2. The federal government has a fiduciary duty.

3. And is obligated to negotiate and consult with Metis and non-status Indians.

Basically, they would have the same rights as status Indians under the Indian Act and access to benefits, such as possibly land, education and hunting rights.

Daniels’ case first went to trial in 2011 when the Federal Court ruled Metis and non-status Indians were “the most disadvantaged of all Canadian citizens” because without the protection of the federal government they were exposed to “discrimination and other social disabilities.”

But, while ruling they were the federal government’s responsibility, the court didn’t force the government’s hand on fiduciary duty or to negotiate and consult.

The federal government appealed the ruling and scored a minor victory – the federal Court of Appeal upheld the ruling in favour of the Metis, however against non-status Indians.

And there was still nothing forcing the government to act.

The Congress of Aboriginal Peoples, that represents non-status Indians, appealed to the Supreme Court.

National Chief Dwight Dorey said he’s getting differing opinions on how the Supreme Court may rule.

Lawyers have warned him they’ll likely win the first argument – that Metis and non-status Indians fall under the Constitution Act, but lawyers are not as certain on the other two points.

Dorey has “a hope and a prayer” they also win the right of fiduciary duty, but isn’t as confident that the government will be forced to negotiate and consult.

“I’m a little more optimistic. I believe we’ll get two of three,” said Dorey.

The “icing on the cake” would be if they got all three.

But what an overall victory would mean is anyone’s guess – while the Supreme Court may lay the framework, it will likely be up to the federal government and Indigenous organizations to hammer out the details said Sebastien Malette, a professor of Aboriginal Law at Carleton University in Ottawa, who helped the Metis Federation of Canada, one of a dozen intervenors in the Supreme Court case.

“We won’t know how the federal government will apply that new jurisdictional power over the Metis,” said Malette. “Is (the ruling) giving consent for Parliament to legislate upon our existence?”

He said Metis want to be brought under s. 91 (24) of the Constitutional Act but don’t want be dragged under the Indian Act.

“Yet, I’ll be frank with you, there is the danger,” said Malette.

One saving grace may be the fact that the Liberal government announced Tuesday evening it plans to do away with the Indian Act.

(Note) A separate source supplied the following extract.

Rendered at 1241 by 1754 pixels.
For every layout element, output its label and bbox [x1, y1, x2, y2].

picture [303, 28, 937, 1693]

Justice Minster Jody Wilson-Raybould said the government aims to “complete the unfinished business of Confederation” and replace the Indian Act with a “reconciliation framework” that would outlast the life of this administration.

“It is not easy to remove the shackles of 140 years of life under the Indian Act. Our government, and I hope all members of this honourable house, is committed to ensuring, in partnership with Indigenous peoples, to do just that,” said Wilson-Raybould during a debate on the Attawapiskat suicide crisis. “For Attawapiskat and for all First Nations, the Indian Act is not a suitable system of government, it is not consistent with the rights enshrined in our constitution.”

During the arguments at the Supreme Court, Malette said various organizations made pitches on how Metis and non-status communities self-define their identify and relationship with the federal government.

He said Daniels wanted a broad approach, while others argued at the Supreme court it should be more narrow.

Gabriel Daniels remembers as a child his father would take him to political meetings.

“I remember him saying ‘we’re arguing with each other over our rights and issues. We’re fighting amongst each other … we have to move forward. We have to think bigger,'” recalled Gabriel.

He said fighting for Metis rights was his father’s life.

“That’s what he lived for,” said Gabriel. “He loved his kids, family and friends but politics was his thing.”

When Harry Daniels died, Gabriel was asked to take his place on the court action.

“I believe in this cause. I believe in what my dad fought for,” said Gabriel on the phone as his young child could be heard playing in the background.

But he knows that even if they score a victory at the Supreme Court the fight is far from over.

As it could take years to iron out the details with the federal government.